Activity >> Please copy every line of the listing below without changing anything.

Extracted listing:
——
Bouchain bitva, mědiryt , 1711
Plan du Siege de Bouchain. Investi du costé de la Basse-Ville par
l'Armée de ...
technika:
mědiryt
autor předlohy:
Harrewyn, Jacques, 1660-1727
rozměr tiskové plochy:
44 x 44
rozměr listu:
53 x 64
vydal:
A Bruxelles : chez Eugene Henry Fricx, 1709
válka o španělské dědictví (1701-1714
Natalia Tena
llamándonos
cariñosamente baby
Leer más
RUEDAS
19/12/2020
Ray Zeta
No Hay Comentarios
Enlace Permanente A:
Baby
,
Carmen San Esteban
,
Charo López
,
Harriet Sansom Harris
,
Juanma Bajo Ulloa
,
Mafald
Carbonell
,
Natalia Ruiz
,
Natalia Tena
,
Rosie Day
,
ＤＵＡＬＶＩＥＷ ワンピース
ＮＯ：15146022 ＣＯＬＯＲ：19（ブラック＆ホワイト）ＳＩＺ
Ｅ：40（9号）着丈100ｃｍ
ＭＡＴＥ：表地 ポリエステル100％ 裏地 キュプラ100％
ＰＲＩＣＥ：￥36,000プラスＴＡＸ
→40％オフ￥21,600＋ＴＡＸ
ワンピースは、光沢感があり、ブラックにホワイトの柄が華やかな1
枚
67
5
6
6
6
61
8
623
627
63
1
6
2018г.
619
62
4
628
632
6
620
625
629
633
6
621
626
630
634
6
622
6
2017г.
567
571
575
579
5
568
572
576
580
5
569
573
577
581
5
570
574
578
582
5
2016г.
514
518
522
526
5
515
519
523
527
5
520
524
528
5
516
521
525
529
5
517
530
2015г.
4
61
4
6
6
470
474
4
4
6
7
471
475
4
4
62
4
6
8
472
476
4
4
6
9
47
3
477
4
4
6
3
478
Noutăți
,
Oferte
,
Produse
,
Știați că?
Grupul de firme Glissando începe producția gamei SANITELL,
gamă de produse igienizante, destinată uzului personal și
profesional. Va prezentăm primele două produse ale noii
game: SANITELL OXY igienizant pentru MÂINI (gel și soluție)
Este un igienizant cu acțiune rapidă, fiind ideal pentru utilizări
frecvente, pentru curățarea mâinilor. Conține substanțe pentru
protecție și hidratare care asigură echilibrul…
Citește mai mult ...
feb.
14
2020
——
Exercise response >>
Bouchain bitva, mědiryt , 1711
Plan du Siege de Bouchain. Investi du costé de la Basse-Ville par
l'Armée de ...
technika:
mědiryt
autor předlohy:
Harrewyn, Jacques, 1660-1727
rozměr tiskové plochy:
44 x 44
rozměr listu:
53 x 64
vydal:
A Bruxelles : chez Eugene Henry Fricx, 1709
válka o španělské dědictví (1701-1714
Natalia Tena
llamándonos
cariñosamente baby
Leer más
RUEDAS
19/12/2020
Ray Zeta
No Hay Comentarios
Enlace Permanente A:
Baby
,
Carmen San Esteban
,
Charo López
,
Harriet Sansom Harris
,
Juanma Bajo Ulloa
,
Mafald
Carbonell
,
Natalia Ruiz
,
Natalia Tena
,
Rosie Day
,
ＤＵＡＬＶＩＥＷ ワンピース
ＮＯ：15146022 ＣＯＬＯＲ：19（ブラック＆ホワイト）ＳＩＺ
Ｅ：40（9号）着丈100ｃｍ
ＭＡＴＥ：表地 ポリエステル100％ 裏地 キュプラ100％
ＰＲＩＣＥ：￥36,000プラスＴＡＸ
→40％オフ￥21,600＋ＴＡＸ
ワンピースは、光沢感があり、ブラックにホワイトの柄が華やかな1
枚
67
5
6
6
6
61
8
623
627
63
1
6
2018г.
619
62
4
628
632
6
620
625
629
633
6
621
626
630
634
6
622
6
2017г.
567
571
575
579
5
568
572
576
580
5
569
573
577
581
5
570
574
578
582
5
2016г.
514
518
522
526
5
515
519
523
527
5
520
524
528
5
516
521
525
529
5
517
530
2015г.
4
61
4
6
6
470
474
4
4
6
7
471
475
4
4
62
4
6
8
472
476
4
4
6
9
47
3
477
4
4
6
3
478
Noutăți
,
Oferte
,
Produse
,
Știați că?
Grupul de firme Glissando începe producția gamei SANITELL,
gamă de produse igienizante, destinată uzului personal și
profesional. Va prezentăm primele două produse ale noii
game: SANITELL OXY igienizant pentru MÂINI (gel și soluție)
Este un igienizant cu acțiune rapidă, fiind ideal pentru utilizări
frecvente, pentru curățarea mâinilor. Conține substanțe pentru
protecție și hidratare care asigură echilibrul…
Citește mai mult ...
feb.
14
2020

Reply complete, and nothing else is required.